Entries from a data source –
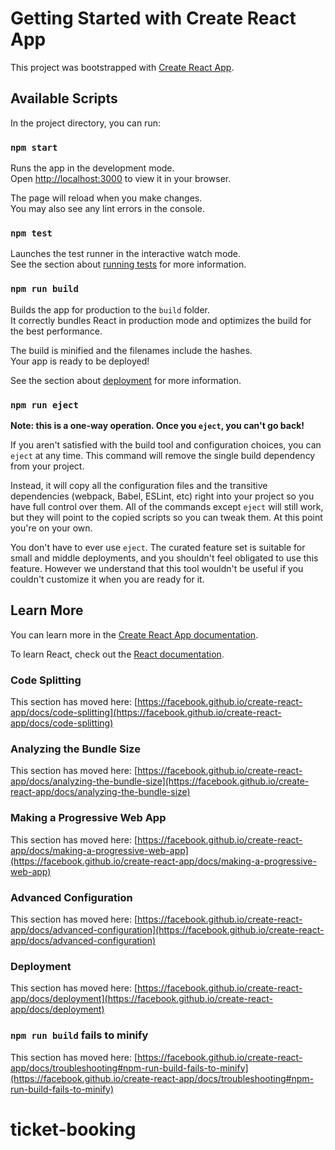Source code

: # Getting Started with Create React App

This project was bootstrapped with [Create React App](https://github.com/facebook/create-react-app).

## Available Scripts

In the project directory, you can run:

### `npm start`

Runs the app in the development mode.\
Open [http://localhost:3000](http://localhost:3000) to view it in your browser.

The page will reload when you make changes.\
You may also see any lint errors in the console.

### `npm test`

Launches the test runner in the interactive watch mode.\
See the section about [running tests](https://facebook.github.io/create-react-app/docs/running-tests) for more information.

### `npm run build`

Builds the app for production to the `build` folder.\
It correctly bundles React in production mode and optimizes the build for the best performance.

The build is minified and the filenames include the hashes.\
Your app is ready to be deployed!

See the section about [deployment](https://facebook.github.io/create-react-app/docs/deployment) for more information.

### `npm run eject`

**Note: this is a one-way operation. Once you `eject`, you can't go back!**

If you aren't satisfied with the build tool and configuration choices, you can `eject` at any time. This command will remove the single build dependency from your project.

Instead, it will copy all the configuration files and the transitive dependencies (webpack, Babel, ESLint, etc) right into your project so you have full control over them. All of the commands except `eject` will still work, but they will point to the copied scripts so you can tweak them. At this point you're on your own.

You don't have to ever use `eject`. The curated feature set is suitable for small and middle deployments, and you shouldn't feel obligated to use this feature. However we understand that this tool wouldn't be useful if you couldn't customize it when you are ready for it.

## Learn More

You can learn more in the [Create React App documentation](https://facebook.github.io/create-react-app/docs/getting-started).

To learn React, check out the [React documentation](https://reactjs.org/).

### Code Splitting

This section has moved here: [https://facebook.github.io/create-react-app/docs/code-splitting](https://facebook.github.io/create-react-app/docs/code-splitting)

### Analyzing the Bundle Size

This section has moved here: [https://facebook.github.io/create-react-app/docs/analyzing-the-bundle-size](https://facebook.github.io/create-react-app/docs/analyzing-the-bundle-size)

### Making a Progressive Web App

This section has moved here: [https://facebook.github.io/create-react-app/docs/making-a-progressive-web-app](https://facebook.github.io/create-react-app/docs/making-a-progressive-web-app)

### Advanced Configuration

This section has moved here: [https://facebook.github.io/create-react-app/docs/advanced-configuration](https://facebook.github.io/create-react-app/docs/advanced-configuration)

### Deployment

This section has moved here: [https://facebook.github.io/create-react-app/docs/deployment](https://facebook.github.io/create-react-app/docs/deployment)

### `npm run build` fails to minify

This section has moved here: [https://facebook.github.io/create-react-app/docs/troubleshooting#npm-run-build-fails-to-minify](https://facebook.github.io/create-react-app/docs/troubleshooting#npm-run-build-fails-to-minify)

# ticket-booking

<!-- Creating a train ticket booking app like Trainline with React involves several steps. Below, I’ll outline a high-level roadmap for you:

Set up your development environment:

Install Node.jsand npm.

Create a new React project using Create React App: npx create-react-app train-ticket-booking-app.

Install necessary packages: react-router-dom for routing, axios for API requests, and material-ui for UI components.

Design the app’s structure:

Plan the layout and user flow.

Define the main components such as HomePage, SearchPage, ResultsPage, BookingPage, and ConfirmationPage.

Set up the basic routes using react-router-dom.

Build the HomePage component:

Create a form for users to input travel details like departure and destination cities, travel dates, and passenger details.

Add a search button that redirects users to the SearchPage with their input data.

Create the SearchPage component:

Fetch train data from an API using axios (you can use mock data for development).

Display available trains in a list with their details such as departure time, arrival time, duration, and price.

Add a button for each train option to proceed to the BookingPage.

Develop the BookingPage component:

Allow users to select seats and provide passenger information.

Display the booking summary and a button to confirm the booking.

Set up the ConfirmationPage component:

Show the booking confirmation details and a unique booking reference.

Provide options to view booking history or make a new booking.

Handle state management:

Use React’s state management (useState and useContext) to manage the app’s data flow.

Store user input and booking information.

Add authentication (optional):

Implement user authentication using libraries like Firebase or Auth0 if you want users to create accounts and log in.

Style the app:

Use Material-UI components for a modern look.

Create a consistent design and user experience.

Test and deploy the app:

Test the app thoroughly to ensure all features work correctly.

Deploy the app using services like Vercel or Netlify. -->
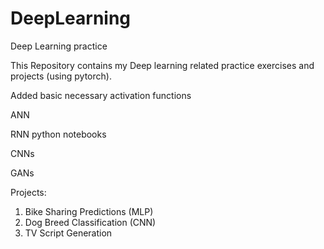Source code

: # DeepLearning
Deep Learning practice

This Repository contains my Deep learning related practice exercises and projects (using pytorch).

Added basic necessary activation functions

ANN

RNN python notebooks

CNNs

GANs
 
Projects:

1. Bike Sharing Predictions (MLP)
2. Dog Breed Classification (CNN)
3. TV Script Generation
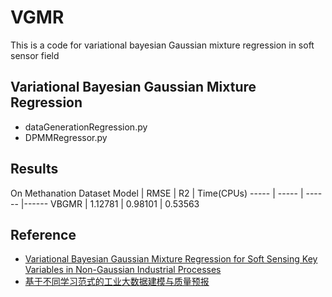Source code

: # VGMR
This is a code for variational bayesian Gaussian mixture regression in soft sensor field
## Variational Bayesian Gaussian Mixture Regression
* dataGenerationRegression.py
* DPMMRegressor.py

## Results
On Methanation Dataset
 Model  | RMSE  | R2 | Time(CPUs)
 ----- | ----- | ------  |------
 VBGMR  | 1.12781 | 0.98101 | 0.53563

## Reference
* [Variational Bayesian Gaussian Mixture Regression for Soft Sensing Key Variables in Non-Gaussian Industrial Processes](https://ieeexplore.ieee.org/abstract/document/7498572)
* [基于不同学习范式的工业大数据建模与质量预报](https://kns.cnki.net/kcms/detail/detail.aspx?dbcode=CDFD&dbname=CDFDTEMP&filename=1021108380.nh&uniplatform=NZKPT&v=TyLAg%25mmd2FUTiEN%25mmd2FKr9Q%25mmd2FtuzVipfOhZJAX4awDA8Ad1mYF9ySYFhbgu5uO%25mmd2BFpHJD58y4)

Task brief –
Put the lines of all the entries into a numbered list, leaving out blank lines and the pictures.

Task result –
1. Source code
2. : # Getting Started with Create React App
3. This project was bootstrapped with [Create React App](https://github.com/facebook/create-react-app).
4. ## Available Scripts
5. In the project directory, you can run:
6. ### `npm start`
7. Runs the app in the development mode.\
8. Open [http://localhost:3000](http://localhost:3000) to view it in your browser.
9. The page will reload when you make changes.\
10. You may also see any lint errors in the console.
11. ### `npm test`
12. Launches the test runner in the interactive watch mode.\
13. See the section about [running tests](https://facebook.github.io/create-react-app/docs/running-tests) for more information.
14. ### `npm run build`
15. Builds the app for production to the `build` folder.\
16. It correctly bundles React in production mode and optimizes the build for the best performance.
17. The build is minified and the filenames include the hashes.\
18. Your app is ready to be deployed!
19. See the section about [deployment](https://facebook.github.io/create-react-app/docs/deployment) for more information.
20. ### `npm run eject`
21. **Note: this is a one-way operation. Once you `eject`, you can't go back!**
22. If you aren't satisfied with the build tool and configuration choices, you can `eject` at any time. This command will remove the single build dependency from your project.
23. Instead, it will copy all the configuration files and the transitive dependencies (webpack, Babel, ESLint, etc) right into your project so you have full control over them. All of the commands except `eject` will still work, but they will point to the copied scripts so you can tweak them. At this point you're on your own.
24. You don't have to ever use `eject`. The curated feature set is suitable for small and middle deployments, and you shouldn't feel obligated to use this feature. However we understand that this tool wouldn't be useful if you couldn't customize it when you are ready for it.
25. ## Learn More
26. You can learn more in the [Create React App documentation](https://facebook.github.io/create-react-app/docs/getting-started).
27. To learn React, check out the [React documentation](https://reactjs.org/).
28. ### Code Splitting
29. This section has moved here: [https://facebook.github.io/create-react-app/docs/code-splitting](https://facebook.github.io/create-react-app/docs/code-splitting)
30. ### Analyzing the Bundle Size
31. This section has moved here: [https://facebook.github.io/create-react-app/docs/analyzing-the-bundle-size](https://facebook.github.io/create-react-app/docs/analyzing-the-bundle-size)
32. ### Making a Progressive Web App
33. This section has moved here: [https://facebook.github.io/create-react-app/docs/making-a-progressive-web-app](https://facebook.github.io/create-react-app/docs/making-a-progressive-web-app)
34. ### Advanced Configuration
35. This section has moved here: [https://facebook.github.io/create-react-app/docs/advanced-configuration](https://facebook.github.io/create-react-app/docs/advanced-configuration)
36. ### Deployment
37. This section has moved here: [https://facebook.github.io/create-react-app/docs/deployment](https://facebook.github.io/create-react-app/docs/deployment)
38. ### `npm run build` fails to minify
39. This section has moved here: [https://facebook.github.io/create-react-app/docs/troubleshooting#npm-run-build-fails-to-minify](https://facebook.github.io/create-react-app/docs/troubleshooting#npm-run-build-fails-to-minify)
40. # ticket-booking
41. <!-- Creating a train ticket booking app like Trainline with React involves several steps. Below, I’ll outline a high-level roadmap for you:
42. Set up your development environment:
43. Install Node.jsand npm.
44. Create a new React project using Create React App: npx create-react-app train-ticket-booking-app.
45. Install necessary packages: react-router-dom for routing, axios for API requests, and material-ui for UI components.
46. Design the app’s structure:
47. Plan the layout and user flow.
48. Define the main components such as HomePage, SearchPage, ResultsPage, BookingPage, and ConfirmationPage.
49. Set up the basic routes using react-router-dom.
50. Build the HomePage component:
51. Create a form for users to input travel details like departure and destination cities, travel dates, and passenger details.
52. Add a search button that redirects users to the SearchPage with their input data.
53. Create the SearchPage component:
54. Fetch train data from an API using axios (you can use mock data for development).
55. Display available trains in a list with their details such as departure time, arrival time, duration, and price.
56. Add a button for each train option to proceed to the BookingPage.
57. Develop the BookingPage component:
58. Allow users to select seats and provide passenger information.
59. Display the booking summary and a button to confirm the booking.
60. Set up the ConfirmationPage component:
61. Show the booking confirmation details and a unique booking reference.
62. Provide options to view booking history or make a new booking.
63. Handle state management:
64. Use React’s state management (useState and useContext) to manage the app’s data flow.
65. Store user input and booking information.
66. Add authentication (optional):
67. Implement user authentication using libraries like Firebase or Auth0 if you want users to create accounts and log in.
68. Style the app:
69. Use Material-UI components for a modern look.
70. Create a consistent design and user experience.
71. Test and deploy the app:
72. Test the app thoroughly to ensure all features work correctly.
73. Deploy the app using services like Vercel or Netlify. -->
74. Source code
75. : # DeepLearning
76. Deep Learning practice
77. This Repository contains my Deep learning related practice exercises and projects (using pytorch).
78. Added basic necessary activation functions
79. ANN
80. RNN python notebooks
81. CNNs
82. GANs
83. Projects:
84. 1. Bike Sharing Predictions (MLP)
85. 2. Dog Breed Classification (CNN)
86. 3. TV Script Generation
87. Source code
88. : # VGMR
89. This is a code for variational bayesian Gaussian mixture regression in soft sensor field
90. ## Variational Bayesian Gaussian Mixture Regression
91. * dataGenerationRegression.py
92. * DPMMRegressor.py
93. ## Results
94. On Methanation Dataset
95.  Model  | RMSE  | R2 | Time(CPUs)
96.  ----- | ----- | ------  |------
97.  VBGMR  | 1.12781 | 0.98101 | 0.53563
98. ## Reference
99. * [Variational Bayesian Gaussian Mixture Regression for Soft Sensing Key Variables in Non-Gaussian Industrial Processes](https://ieeexplore.ieee.org/abstract/document/7498572)
100. * [基于不同学习范式的工业大数据建模与质量预报](https://kns.cnki.net/kcms/detail/detail.aspx?dbcode=CDFD&dbname=CDFDTEMP&filename=1021108380.nh&uniplatform=NZKPT&v=TyLAg%25mmd2FUTiEN%25mmd2FKr9Q%25mmd2FtuzVipfOhZJAX4awDA8Ad1mYF9ySYFhbgu5uO%25mmd2BFpHJD58y4)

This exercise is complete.